In the North the DUP initially opposed the Good Friday Agreement most vehemently. The big issue today revolves around Brexit. When the British voted for Brexit, most people probably did not realise it could cause constitutional problems for Northern Ireland.
The Good Friday Agreement stipulated that the status of Northern Ireland cannot be changed without the consent of the majority of the people in Northern Ireland. The agreement was confirmed in a referendum in Northern Ireland, with the support of 71% of the electorate.
Although a majority of voters in Britain endorsed Brexit, a majority of 55.8% voted against it in Northern Ireland, so if Britain withdraws from the EU, the North must remain, because the change has not been approved by the majority in Northern Ireland.
David Cameron called the Brexit referendum without insisting that its various implications be explained.

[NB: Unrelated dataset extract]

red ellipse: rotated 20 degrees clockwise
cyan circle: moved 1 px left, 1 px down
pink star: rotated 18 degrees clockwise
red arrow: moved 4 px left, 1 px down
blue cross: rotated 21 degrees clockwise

As a result, many of those voting probably did not understand what they were supporting.
Many believe the vote would go the other way now, as people have a better understanding of the implications. But the holding of another referendum is being depicted as an affront to both democracy and the will of the British people. How are they going to overcome the problem of Northern Ireland remaining in the EU, while the rest of the UK withdraws?
One way of resolving this dilemma would be to hold another vote on the Brexit issue. Of course, if they hold another referendum in Northern Ireland, there would be no reason why they should not be able to do the same throughout the United Kingdom, especially now that people have a better understanding of all the issues involved.